What you are asked to do - Where the records below reach the line containing "immunohistochemical staining of", start transcribing, and end with the line containing "carcinoma (liver) was", exactly and with nothing else added.

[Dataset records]

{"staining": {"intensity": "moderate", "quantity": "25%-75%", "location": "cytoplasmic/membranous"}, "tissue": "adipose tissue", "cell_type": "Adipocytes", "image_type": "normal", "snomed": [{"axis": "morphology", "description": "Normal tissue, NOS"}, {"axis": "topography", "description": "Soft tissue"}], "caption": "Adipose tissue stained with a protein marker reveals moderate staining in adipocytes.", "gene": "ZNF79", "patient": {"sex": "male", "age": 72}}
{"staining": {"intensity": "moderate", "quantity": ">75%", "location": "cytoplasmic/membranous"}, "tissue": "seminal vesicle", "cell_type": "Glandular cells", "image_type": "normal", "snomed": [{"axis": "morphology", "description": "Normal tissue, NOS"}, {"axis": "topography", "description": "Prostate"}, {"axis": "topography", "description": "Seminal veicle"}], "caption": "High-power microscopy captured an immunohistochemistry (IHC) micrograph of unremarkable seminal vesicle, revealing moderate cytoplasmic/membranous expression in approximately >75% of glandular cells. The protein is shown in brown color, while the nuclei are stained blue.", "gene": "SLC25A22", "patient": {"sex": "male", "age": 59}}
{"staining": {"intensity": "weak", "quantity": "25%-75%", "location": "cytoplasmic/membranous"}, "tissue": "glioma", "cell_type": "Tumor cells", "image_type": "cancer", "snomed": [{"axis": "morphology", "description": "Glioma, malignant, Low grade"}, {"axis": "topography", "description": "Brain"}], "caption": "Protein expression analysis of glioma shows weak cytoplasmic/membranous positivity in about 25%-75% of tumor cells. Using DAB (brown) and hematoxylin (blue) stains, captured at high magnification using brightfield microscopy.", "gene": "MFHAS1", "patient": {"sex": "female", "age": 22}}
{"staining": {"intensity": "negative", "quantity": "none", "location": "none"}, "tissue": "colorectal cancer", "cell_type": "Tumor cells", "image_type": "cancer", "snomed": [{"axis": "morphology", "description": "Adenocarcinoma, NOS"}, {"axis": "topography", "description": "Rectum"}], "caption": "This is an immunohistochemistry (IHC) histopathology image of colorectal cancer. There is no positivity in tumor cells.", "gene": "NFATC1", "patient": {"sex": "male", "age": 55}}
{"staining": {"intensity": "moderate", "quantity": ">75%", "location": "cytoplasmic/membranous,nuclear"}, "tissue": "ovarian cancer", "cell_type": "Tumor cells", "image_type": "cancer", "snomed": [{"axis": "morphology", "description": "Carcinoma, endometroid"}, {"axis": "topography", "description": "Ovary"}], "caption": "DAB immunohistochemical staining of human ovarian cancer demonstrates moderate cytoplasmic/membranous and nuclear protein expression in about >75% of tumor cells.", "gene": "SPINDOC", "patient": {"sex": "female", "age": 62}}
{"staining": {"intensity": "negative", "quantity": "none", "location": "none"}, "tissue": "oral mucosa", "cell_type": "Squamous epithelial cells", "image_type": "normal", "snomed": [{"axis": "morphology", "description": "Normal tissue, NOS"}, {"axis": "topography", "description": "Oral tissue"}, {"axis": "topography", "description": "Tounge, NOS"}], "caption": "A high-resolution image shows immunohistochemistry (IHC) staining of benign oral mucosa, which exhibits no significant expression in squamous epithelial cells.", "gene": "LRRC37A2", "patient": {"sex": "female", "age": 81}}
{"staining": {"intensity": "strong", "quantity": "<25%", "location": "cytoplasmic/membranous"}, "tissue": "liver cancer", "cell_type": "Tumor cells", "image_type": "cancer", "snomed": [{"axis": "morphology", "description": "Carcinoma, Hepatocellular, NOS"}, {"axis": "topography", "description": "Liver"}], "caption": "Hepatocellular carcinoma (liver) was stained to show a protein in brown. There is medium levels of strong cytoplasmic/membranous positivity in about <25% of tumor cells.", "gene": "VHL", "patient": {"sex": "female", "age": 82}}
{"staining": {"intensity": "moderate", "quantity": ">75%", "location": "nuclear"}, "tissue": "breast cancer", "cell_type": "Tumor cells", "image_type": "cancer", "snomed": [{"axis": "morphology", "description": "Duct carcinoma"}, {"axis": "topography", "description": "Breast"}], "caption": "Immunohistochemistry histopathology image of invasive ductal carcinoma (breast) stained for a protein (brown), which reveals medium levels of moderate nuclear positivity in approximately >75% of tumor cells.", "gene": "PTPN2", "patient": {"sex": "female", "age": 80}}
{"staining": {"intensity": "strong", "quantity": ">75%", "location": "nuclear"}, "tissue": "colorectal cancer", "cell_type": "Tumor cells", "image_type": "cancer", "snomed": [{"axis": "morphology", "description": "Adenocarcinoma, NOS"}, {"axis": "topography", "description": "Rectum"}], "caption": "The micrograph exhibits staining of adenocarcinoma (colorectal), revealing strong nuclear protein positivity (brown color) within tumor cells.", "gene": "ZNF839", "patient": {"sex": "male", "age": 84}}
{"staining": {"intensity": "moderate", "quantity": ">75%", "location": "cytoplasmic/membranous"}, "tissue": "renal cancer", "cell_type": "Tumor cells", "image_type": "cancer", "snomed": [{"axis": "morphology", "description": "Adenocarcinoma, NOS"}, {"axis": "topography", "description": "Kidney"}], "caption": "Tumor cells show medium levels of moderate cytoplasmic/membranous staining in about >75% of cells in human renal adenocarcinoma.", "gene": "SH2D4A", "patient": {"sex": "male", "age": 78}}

Answer to this problem -
{"staining": {"intensity": "moderate", "quantity": ">75%", "location": "cytoplasmic/membranous,nuclear"}, "tissue": "ovarian cancer", "cell_type": "Tumor cells", "image_type": "cancer", "snomed": [{"axis": "morphology", "description": "Carcinoma, endometroid"}, {"axis": "topography", "description": "Ovary"}], "caption": "DAB immunohistochemical staining of human ovarian cancer demonstrates moderate cytoplasmic/membranous and nuclear protein expression in about >75% of tumor cells.", "gene": "SPINDOC", "patient": {"sex": "female", "age": 62}}
{"staining": {"intensity": "negative", "quantity": "none", "location": "none"}, "tissue": "oral mucosa", "cell_type": "Squamous epithelial cells", "image_type": "normal", "snomed": [{"axis": "morphology", "description": "Normal tissue, NOS"}, {"axis": "topography", "description": "Oral tissue"}, {"axis": "topography", "description": "Tounge, NOS"}], "caption": "A high-resolution image shows immunohistochemistry (IHC) staining of benign oral mucosa, which exhibits no significant expression in squamous epithelial cells.", "gene": "LRRC37A2", "patient": {"sex": "female", "age": 81}}
{"staining": {"intensity": "strong", "quantity": "<25%", "location": "cytoplasmic/membranous"}, "tissue": "liver cancer", "cell_type": "Tumor cells", "image_type": "cancer", "snomed": [{"axis": "morphology", "description": "Carcinoma, Hepatocellular, NOS"}, {"axis": "topography", "description": "Liver"}], "caption": "Hepatocellular carcinoma (liver) was stained to show a protein in brown. There is medium levels of strong cytoplasmic/membranous positivity in about <25% of tumor cells.", "gene": "VHL", "patient": {"sex": "female", "age": 82}}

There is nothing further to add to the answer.